Rob D. Owens - Pacific Crest Securities, Inc., Research Division

So relative to significance, and I realize Terry's reserving any guidance on 2014, which we appreciate, but any sense that this could be a 10% kind of number at some point during 2014?

Terrence J. Schmid

I don't think we'd give that kind of guidance on an individual product set like that.

Operator

We'll now hear from Michael Kim with Imperial Capital.

Michael W. Kim - Imperial Capital, LLC, Research Division

Can you talk a little bit about the opportunities you're seeing in the pipeline for cloud DDoS? Are you seeing it primarily with the largest enterprises? Or is the demand environment more broad based? And then behind that, is it your expectation that cloud DDoS will be a primary driver of subscription revenue?

Shlomo Kramer

So the demand for DDoS is across the board. We are seeing demand from the largest enterprises in the world to small organizations that we have an offering for a few hundred dollars a month that includes a DDoS capability. So also very small organizations are interested in DDoS. This is a primary concern to everybody that has an online presence today.

Michael W. Kim - Imperial Capital, LLC, Research Division

And is it your sense that cloud DDoS will be the primary driver into next year for the subscription revenue line?

Shlomo Kramer

Again, I think that our subscription is we have a number of offering, including Imperva Incapsula, and their DDoS is important but web application firewall, general web security, CDN capabilities, load balancing and the list goes on.
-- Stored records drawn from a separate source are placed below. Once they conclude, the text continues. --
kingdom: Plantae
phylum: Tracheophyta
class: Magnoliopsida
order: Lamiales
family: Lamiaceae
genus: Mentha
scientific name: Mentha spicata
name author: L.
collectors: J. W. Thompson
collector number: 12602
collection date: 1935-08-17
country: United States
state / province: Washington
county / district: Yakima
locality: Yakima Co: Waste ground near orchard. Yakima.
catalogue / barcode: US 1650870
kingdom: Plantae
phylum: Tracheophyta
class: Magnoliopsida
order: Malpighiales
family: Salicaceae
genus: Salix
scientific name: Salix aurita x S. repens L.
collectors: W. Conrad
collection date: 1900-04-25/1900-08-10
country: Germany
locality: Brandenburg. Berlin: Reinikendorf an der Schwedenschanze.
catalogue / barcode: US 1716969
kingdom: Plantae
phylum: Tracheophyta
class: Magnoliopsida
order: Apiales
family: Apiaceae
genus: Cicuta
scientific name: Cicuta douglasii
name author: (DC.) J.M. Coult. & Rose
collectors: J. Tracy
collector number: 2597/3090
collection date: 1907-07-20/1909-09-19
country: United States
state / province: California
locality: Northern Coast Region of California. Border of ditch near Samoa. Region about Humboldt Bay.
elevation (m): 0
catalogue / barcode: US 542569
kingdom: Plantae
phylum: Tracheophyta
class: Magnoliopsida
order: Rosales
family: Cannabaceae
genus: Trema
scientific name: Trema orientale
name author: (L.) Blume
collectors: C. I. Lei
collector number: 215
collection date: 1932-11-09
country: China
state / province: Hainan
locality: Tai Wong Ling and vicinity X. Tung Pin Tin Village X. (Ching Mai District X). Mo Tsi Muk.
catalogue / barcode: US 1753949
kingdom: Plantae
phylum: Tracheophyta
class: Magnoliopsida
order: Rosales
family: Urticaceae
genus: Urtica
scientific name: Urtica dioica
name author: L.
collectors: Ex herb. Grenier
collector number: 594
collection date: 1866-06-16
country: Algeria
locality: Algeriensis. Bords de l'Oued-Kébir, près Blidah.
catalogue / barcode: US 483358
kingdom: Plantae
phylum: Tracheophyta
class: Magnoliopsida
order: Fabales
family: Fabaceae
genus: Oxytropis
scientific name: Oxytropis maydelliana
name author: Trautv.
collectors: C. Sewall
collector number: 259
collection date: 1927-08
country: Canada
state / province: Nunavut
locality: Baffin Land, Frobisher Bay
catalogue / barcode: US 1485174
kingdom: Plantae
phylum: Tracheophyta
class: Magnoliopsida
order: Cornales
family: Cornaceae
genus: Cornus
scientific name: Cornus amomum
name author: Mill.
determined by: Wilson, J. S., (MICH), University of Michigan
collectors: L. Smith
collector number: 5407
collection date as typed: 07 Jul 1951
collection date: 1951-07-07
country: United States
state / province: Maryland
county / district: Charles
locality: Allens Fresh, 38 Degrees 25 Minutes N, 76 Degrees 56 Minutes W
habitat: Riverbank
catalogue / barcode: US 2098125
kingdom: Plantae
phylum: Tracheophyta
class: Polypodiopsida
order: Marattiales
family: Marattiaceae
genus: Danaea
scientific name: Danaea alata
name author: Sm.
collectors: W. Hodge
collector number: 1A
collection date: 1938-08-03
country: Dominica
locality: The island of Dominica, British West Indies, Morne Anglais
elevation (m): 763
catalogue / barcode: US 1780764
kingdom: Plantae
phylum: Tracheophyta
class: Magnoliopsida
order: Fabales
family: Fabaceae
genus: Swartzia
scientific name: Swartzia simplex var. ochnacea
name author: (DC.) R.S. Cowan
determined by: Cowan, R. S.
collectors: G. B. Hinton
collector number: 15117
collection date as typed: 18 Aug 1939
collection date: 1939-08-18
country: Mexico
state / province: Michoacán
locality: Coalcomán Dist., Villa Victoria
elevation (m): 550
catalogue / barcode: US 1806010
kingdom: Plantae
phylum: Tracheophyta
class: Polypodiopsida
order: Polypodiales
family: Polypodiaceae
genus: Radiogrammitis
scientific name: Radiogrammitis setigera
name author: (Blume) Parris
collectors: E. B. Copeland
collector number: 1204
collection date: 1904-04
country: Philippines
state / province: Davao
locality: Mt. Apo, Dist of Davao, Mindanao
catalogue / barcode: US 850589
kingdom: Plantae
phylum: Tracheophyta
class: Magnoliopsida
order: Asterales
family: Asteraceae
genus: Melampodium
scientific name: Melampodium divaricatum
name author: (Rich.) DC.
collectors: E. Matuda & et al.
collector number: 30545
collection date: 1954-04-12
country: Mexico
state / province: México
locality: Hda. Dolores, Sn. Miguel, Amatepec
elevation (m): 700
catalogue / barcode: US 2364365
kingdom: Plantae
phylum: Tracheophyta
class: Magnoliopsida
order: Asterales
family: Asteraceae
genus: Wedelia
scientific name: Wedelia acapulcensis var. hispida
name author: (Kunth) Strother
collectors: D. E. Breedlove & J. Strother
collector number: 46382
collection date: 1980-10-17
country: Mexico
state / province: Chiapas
There's a very rich set of functionality offered for that cloud offering. And beyond Imperva Incapsula, we've got other services, very successful services such as ThreatRadar Community Defense and others. So the range of our offering is much broader than DDoS.

Michael W. Kim - Imperial Capital, LLC, Research Division

Okay. Great. And can you provide an update on your expansion into the mid-market enterprise and SMB channel, particularly through the MSSPs, how that's progressing?

Shlomo Kramer

Yes. So it's going very well. We talked about, for example, one hoster that increased their installed base 20% in Q3 and 200% over the last 4 quarters. And kind of more generally, a big piece of the Incapsula business is mid-market and small organization, and that's one of the fastest-growing pieces of our business so it's going very well.

Operator

[Operator Instructions] There are no further questions at this time. Imperva, I'll turn the conference back to you for closing or additional remarks.

Terrence J. Schmid

Thank you all for joining the call today. We appreciate your continued support and interest in Imperva, and we'll talk to you next quarter. Thank you.

Operator

And again, ladies and gentlemen, that concludes our conference for today. We thank you all for your participation.